<<<<

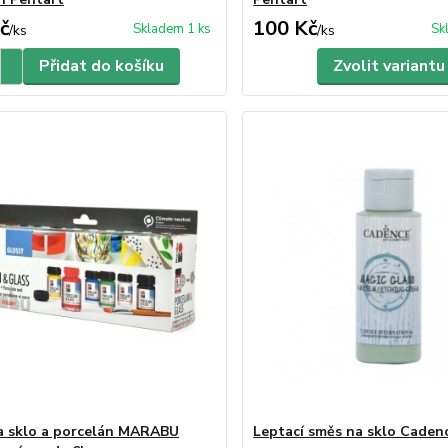
č
100 Kč
Skladem 1 ks
Sk
/
ks
/
ks
Přidat do košíku
Zvolit variantu
a sklo a porcelán MARABU
Leptací směs na sklo Caden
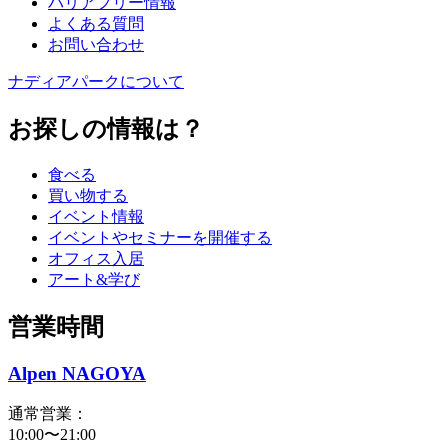
バリアフリー情報
よくある質問
お問い合わせ
ナディアパークについて
お探しの情報は？
食べる
買い物する
イベント情報
イベントやセミナーを開催する
オフィス入居
アート&学び
営業時間
Alpen NAGOYA
通常営業：
10:00〜21:00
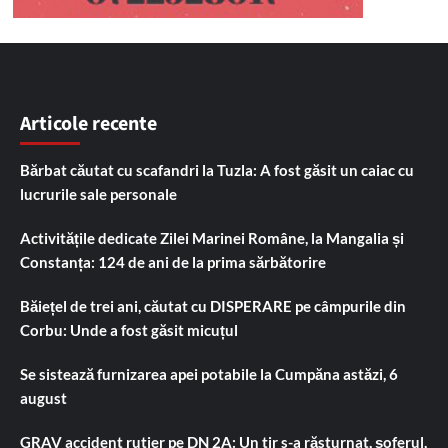
Articole recente
Bărbat căutat cu scafandri la Tuzla: A fost găsit un caiac cu
lucrurile sale personale
Activitățile dedicate Zilei Marinei Române, la Mangalia și
Constanța: 124 de ani de la prima sărbătorire
Băiețel de trei ani, căutat cu DISPERARE pe câmpurile din
Corbu: Unde a fost găsit micuțul
Se sistează furnizarea apei potabile la Cumpăna astăzi, 6
august
GRAV accident rutier pe DN 2A: Un tir s-a răsturnat, șoferul,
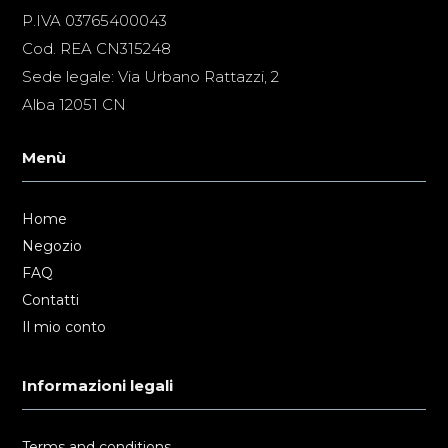
P.IVA 03765400043
Cod. REA CN315248
Sede legale: Via Urbano Rattazzi, 2
Alba 12051 CN
Menù
Home
Negozio
FAQ
Contatti
Il mio conto
Informazioni legali
Terms and conditions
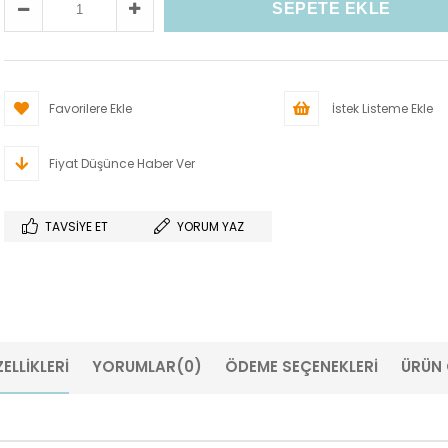
Favorilere Ekle
İstek Listeme Ekle
Fiyat Düşünce Haber Ver
TAVSIYE ET
YORUM YAZ
ELLIKLERI
YORUMLAR
(0)
ÖDEME SEÇENEKLERI
ÜRÜN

>>>>

Instructions for the task | Rewrite the material from the line containing "P.IVA 03765400043" through the end of the material, substituting "Contacts" for "Contatti" and changing nothing else. Leave the pictures out of your answer.

Reply to the task |
P.IVA 03765400043
Cod. REA CN315248
Sede legale: Via Urbano Rattazzi, 2
Alba 12051 CN
Menù
Home
Negozio
FAQ
Contacts
Il mio conto
Informazioni legali
Terms and conditions
Favorilere Ekle
İstek Listeme Ekle
Fiyat Düşünce Haber Ver
TAVSIYE ET
YORUM YAZ
ELLIKLERI
YORUMLAR
(0)
ÖDEME SEÇENEKLERI
ÜRÜN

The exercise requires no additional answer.